Les corps se libèrent, et en dépit d’une crise latente, ils se fondent dans une forme de révolte et d’espoir. Ce dernier semble proche mais il est pour beaucoup déjà lointain. Restent le noir qui fascine, le blanc qui tue, l’opposition créatrice constante de l’infini possible et du néant. Avec Habicht le corps devient cette présence qui ose la “satisfaction” chantée par les Rolling Stones. Existe donc dans ce livre une page d’histoire qui à la fois n’en finit pas mais est bel et bien refermée.
L’objectif de l’appareil ne saisit pas seulement des corps, mais la part de désir enfoui au plus intime de l’être. La seule clé est celle de l’abandon à l’instant. Elle contient aussi sa sensation qui persiste, l’énergie du mouvement même s’il semble presque impossible. Et c’est ainsi que le photographe rejoint le mythe de la création en tant que lutte contre l’absence à soi comme à l’autre.
Tout rappelle ici Antonioni de Blow-up mais en noir et blanc. Quant aux femmes, ce sont toutes des Monica Vitti, l’égérie du cinéaste. Leurs minijupes semblent l’ultime tissu du monde, l’inverse de sa ténèbre et l’extase troublante qui décourage les mots.
D’une certaine manière, lors de son passage dans la Perfide Albion et avant de s’exiler en Nouvelle Zélande, le photographe allemand aura franchi le seuil d’une histoire très ancienne. Celle de l’image. Celles des grandes marées et de la Belle au Bois Dormant du côté de King’s Road.
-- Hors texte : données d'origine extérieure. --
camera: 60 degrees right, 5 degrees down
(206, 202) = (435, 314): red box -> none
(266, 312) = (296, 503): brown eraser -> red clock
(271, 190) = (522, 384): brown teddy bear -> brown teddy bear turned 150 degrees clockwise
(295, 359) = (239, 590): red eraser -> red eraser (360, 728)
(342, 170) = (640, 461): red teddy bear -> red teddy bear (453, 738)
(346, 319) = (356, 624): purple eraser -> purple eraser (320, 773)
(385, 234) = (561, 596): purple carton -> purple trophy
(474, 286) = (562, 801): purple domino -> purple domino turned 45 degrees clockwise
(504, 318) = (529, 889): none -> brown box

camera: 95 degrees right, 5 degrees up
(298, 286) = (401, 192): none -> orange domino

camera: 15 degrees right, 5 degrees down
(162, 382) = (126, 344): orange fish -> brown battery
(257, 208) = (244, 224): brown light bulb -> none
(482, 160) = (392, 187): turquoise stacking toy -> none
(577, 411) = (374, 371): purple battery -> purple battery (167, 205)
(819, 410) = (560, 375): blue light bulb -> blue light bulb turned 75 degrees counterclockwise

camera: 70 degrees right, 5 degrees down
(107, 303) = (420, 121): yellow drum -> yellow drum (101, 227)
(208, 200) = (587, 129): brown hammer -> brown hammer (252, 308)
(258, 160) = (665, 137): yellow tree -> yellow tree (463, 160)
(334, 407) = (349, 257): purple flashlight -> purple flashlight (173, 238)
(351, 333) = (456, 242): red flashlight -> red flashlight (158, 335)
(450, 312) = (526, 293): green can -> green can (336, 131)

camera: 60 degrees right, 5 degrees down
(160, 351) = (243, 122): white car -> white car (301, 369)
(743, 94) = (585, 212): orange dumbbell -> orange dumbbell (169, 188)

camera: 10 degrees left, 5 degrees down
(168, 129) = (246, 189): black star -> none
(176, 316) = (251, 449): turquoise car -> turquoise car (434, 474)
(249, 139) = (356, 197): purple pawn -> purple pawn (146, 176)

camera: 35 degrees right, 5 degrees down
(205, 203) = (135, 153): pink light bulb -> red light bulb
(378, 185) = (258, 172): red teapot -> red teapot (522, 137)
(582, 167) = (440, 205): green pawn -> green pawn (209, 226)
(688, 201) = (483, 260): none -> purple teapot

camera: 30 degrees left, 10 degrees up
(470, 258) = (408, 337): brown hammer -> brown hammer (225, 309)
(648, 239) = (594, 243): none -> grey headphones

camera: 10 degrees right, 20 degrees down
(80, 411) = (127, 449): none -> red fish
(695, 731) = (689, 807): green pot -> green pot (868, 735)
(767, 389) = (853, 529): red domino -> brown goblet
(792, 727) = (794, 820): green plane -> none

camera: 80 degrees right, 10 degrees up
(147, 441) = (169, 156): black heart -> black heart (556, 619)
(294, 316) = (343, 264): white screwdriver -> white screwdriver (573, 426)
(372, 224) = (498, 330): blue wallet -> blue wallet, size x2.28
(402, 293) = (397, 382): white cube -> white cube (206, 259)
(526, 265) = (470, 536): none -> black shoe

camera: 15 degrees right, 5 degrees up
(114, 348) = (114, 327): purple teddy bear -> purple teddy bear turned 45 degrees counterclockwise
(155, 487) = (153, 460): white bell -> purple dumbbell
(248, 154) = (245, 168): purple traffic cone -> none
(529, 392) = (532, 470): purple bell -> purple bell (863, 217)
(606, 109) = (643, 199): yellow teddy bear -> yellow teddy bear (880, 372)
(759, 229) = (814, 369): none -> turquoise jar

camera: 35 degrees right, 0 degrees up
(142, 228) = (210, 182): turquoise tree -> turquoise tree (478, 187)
Dans cette ménagerie de verre aux baisers éphémères remonte un monde empreint du martèlement des rythmes binaires tandis que, sous la pluie de Londres qui tissait les vitre des boutiques de Carnaby Street, des doigts de fée devenaient de tendres pétales maquillées de noir pour que la joie demeure.
jean-paul gavard-perret
Frank Habicht, As it was, Hatje Cantz, Berlin, 2018, 244 p. — 50,00 €.